DIRECTIONS:
The records below are to be set down word for word, with every picture left out.

TASK INPUTS:
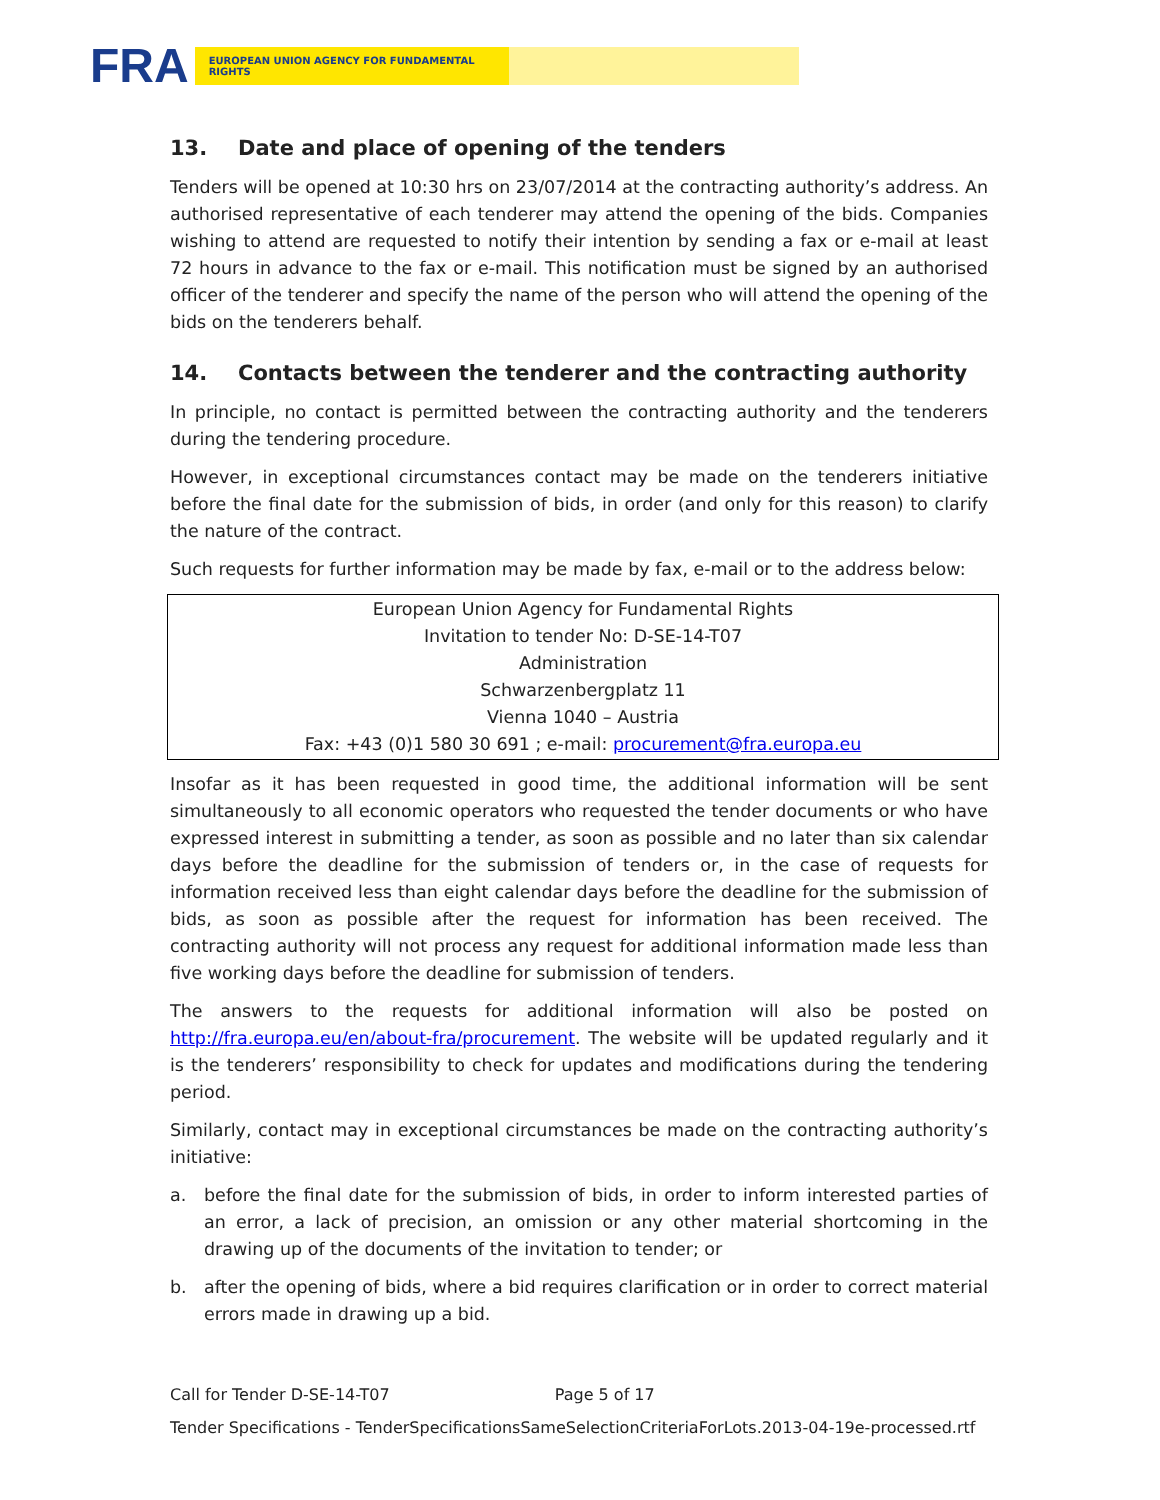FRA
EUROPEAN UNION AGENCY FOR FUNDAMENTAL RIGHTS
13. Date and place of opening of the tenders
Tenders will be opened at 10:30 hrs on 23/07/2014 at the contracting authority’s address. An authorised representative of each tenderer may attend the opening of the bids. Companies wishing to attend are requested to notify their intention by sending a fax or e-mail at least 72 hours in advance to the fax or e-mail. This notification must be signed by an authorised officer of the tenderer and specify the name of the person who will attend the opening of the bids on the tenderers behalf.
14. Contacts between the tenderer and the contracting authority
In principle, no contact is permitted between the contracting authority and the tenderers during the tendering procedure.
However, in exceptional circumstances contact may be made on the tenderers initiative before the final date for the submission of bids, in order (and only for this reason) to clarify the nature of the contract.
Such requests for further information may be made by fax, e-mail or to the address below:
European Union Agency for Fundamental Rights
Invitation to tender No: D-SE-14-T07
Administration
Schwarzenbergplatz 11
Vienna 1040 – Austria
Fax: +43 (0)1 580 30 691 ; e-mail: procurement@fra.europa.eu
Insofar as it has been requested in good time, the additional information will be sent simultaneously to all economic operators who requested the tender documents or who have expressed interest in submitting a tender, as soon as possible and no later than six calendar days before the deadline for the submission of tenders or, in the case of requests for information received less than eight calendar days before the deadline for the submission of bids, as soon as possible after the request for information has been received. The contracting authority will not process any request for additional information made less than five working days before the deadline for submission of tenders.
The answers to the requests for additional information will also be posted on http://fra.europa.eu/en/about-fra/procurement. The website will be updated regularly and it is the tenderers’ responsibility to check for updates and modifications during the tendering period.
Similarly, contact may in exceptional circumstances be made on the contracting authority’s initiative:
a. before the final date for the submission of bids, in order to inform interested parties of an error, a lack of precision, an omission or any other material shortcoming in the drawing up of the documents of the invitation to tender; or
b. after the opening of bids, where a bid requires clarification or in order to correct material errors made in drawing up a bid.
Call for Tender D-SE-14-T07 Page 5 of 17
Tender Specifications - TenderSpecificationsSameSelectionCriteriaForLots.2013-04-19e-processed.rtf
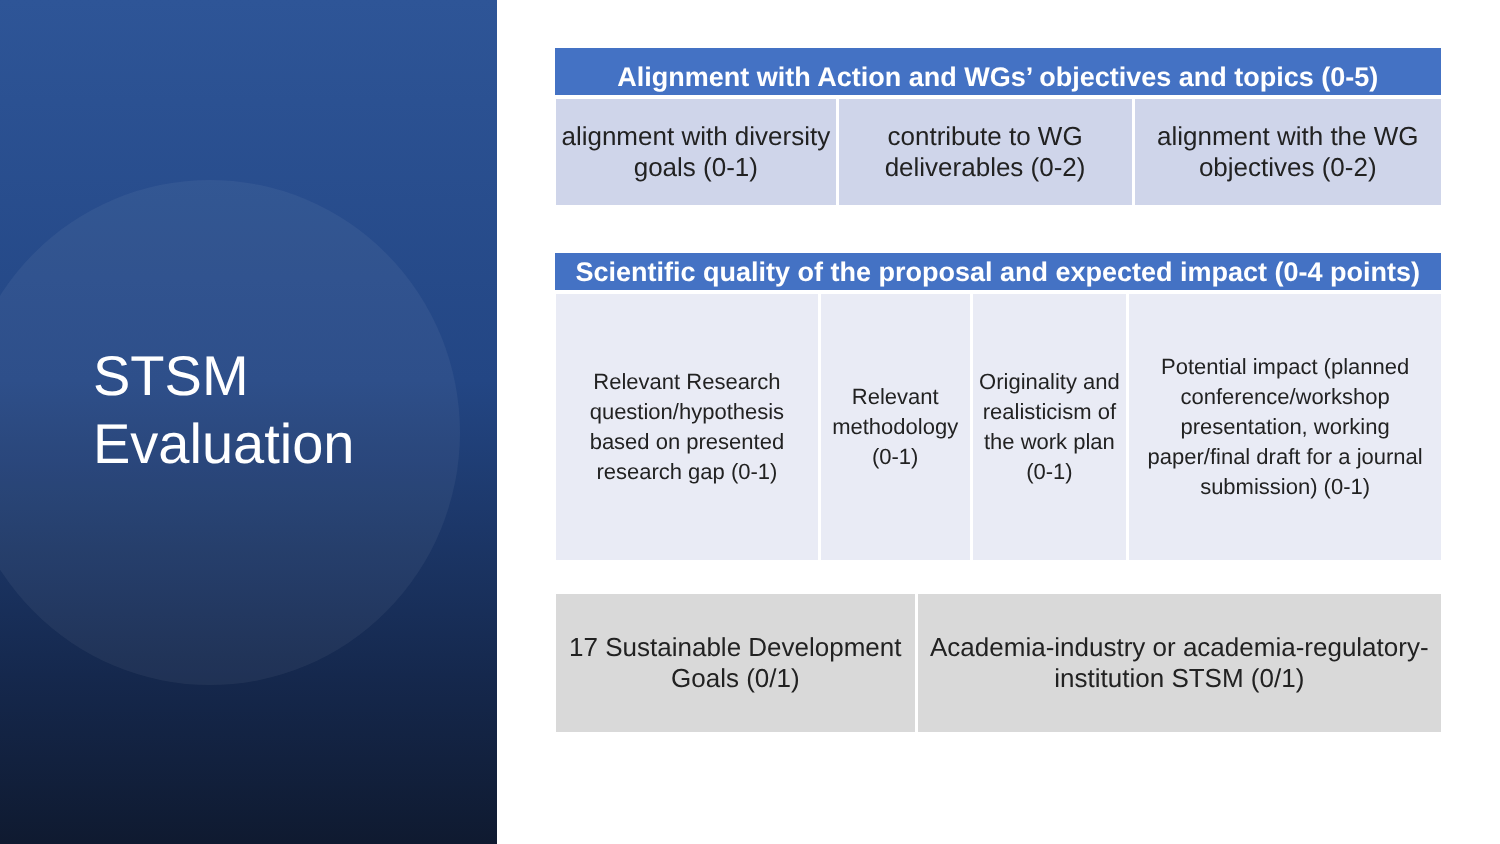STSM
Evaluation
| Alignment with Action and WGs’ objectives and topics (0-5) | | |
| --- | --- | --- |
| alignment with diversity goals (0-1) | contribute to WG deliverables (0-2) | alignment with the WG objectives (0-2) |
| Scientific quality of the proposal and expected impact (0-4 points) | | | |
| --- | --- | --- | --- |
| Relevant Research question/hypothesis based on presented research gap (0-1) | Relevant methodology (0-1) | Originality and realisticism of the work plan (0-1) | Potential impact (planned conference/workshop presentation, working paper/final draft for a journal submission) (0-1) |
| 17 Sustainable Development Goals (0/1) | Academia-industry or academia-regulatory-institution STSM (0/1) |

ANSWER TO THIS EXERCISE:
FRA
EUROPEAN UNION AGENCY FOR FUNDAMENTAL RIGHTS
13. Date and place of opening of the tenders
Tenders will be opened at 10:30 hrs on 23/07/2014 at the contracting authority’s address. An authorised representative of each tenderer may attend the opening of the bids. Companies wishing to attend are requested to notify their intention by sending a fax or e-mail at least 72 hours in advance to the fax or e-mail. This notification must be signed by an authorised officer of the tenderer and specify the name of the person who will attend the opening of the bids on the tenderers behalf.
14. Contacts between the tenderer and the contracting authority
In principle, no contact is permitted between the contracting authority and the tenderers during the tendering procedure.
However, in exceptional circumstances contact may be made on the tenderers initiative before the final date for the submission of bids, in order (and only for this reason) to clarify the nature of the contract.
Such requests for further information may be made by fax, e-mail or to the address below:
European Union Agency for Fundamental Rights
Invitation to tender No: D-SE-14-T07
Administration
Schwarzenbergplatz 11
Vienna 1040 – Austria
Fax: +43 (0)1 580 30 691 ; e-mail: procurement@fra.europa.eu
Insofar as it has been requested in good time, the additional information will be sent simultaneously to all economic operators who requested the tender documents or who have expressed interest in submitting a tender, as soon as possible and no later than six calendar days before the deadline for the submission of tenders or, in the case of requests for information received less than eight calendar days before the deadline for the submission of bids, as soon as possible after the request for information has been received. The contracting authority will not process any request for additional information made less than five working days before the deadline for submission of tenders.
The answers to the requests for additional information will also be posted on http://fra.europa.eu/en/about-fra/procurement. The website will be updated regularly and it is the tenderers’ responsibility to check for updates and modifications during the tendering period.
Similarly, contact may in exceptional circumstances be made on the contracting authority’s initiative:
a. before the final date for the submission of bids, in order to inform interested parties of an error, a lack of precision, an omission or any other material shortcoming in the drawing up of the documents of the invitation to tender; or
b. after the opening of bids, where a bid requires clarification or in order to correct material errors made in drawing up a bid.
Call for Tender D-SE-14-T07 Page 5 of 17
Tender Specifications - TenderSpecificationsSameSelectionCriteriaForLots.2013-04-19e-processed.rtf
STSM
Evaluation
| Alignment with Action and WGs’ objectives and topics (0-5) | | |
| --- | --- | --- |
| alignment with diversity goals (0-1) | contribute to WG deliverables (0-2) | alignment with the WG objectives (0-2) |
| Scientific quality of the proposal and expected impact (0-4 points) | | | |
| --- | --- | --- | --- |
| Relevant Research question/hypothesis based on presented research gap (0-1) | Relevant methodology (0-1) | Originality and realisticism of the work plan (0-1) | Potential impact (planned conference/workshop presentation, working paper/final draft for a journal submission) (0-1) |
| 17 Sustainable Development Goals (0/1) | Academia-industry or academia-regulatory-institution STSM (0/1) |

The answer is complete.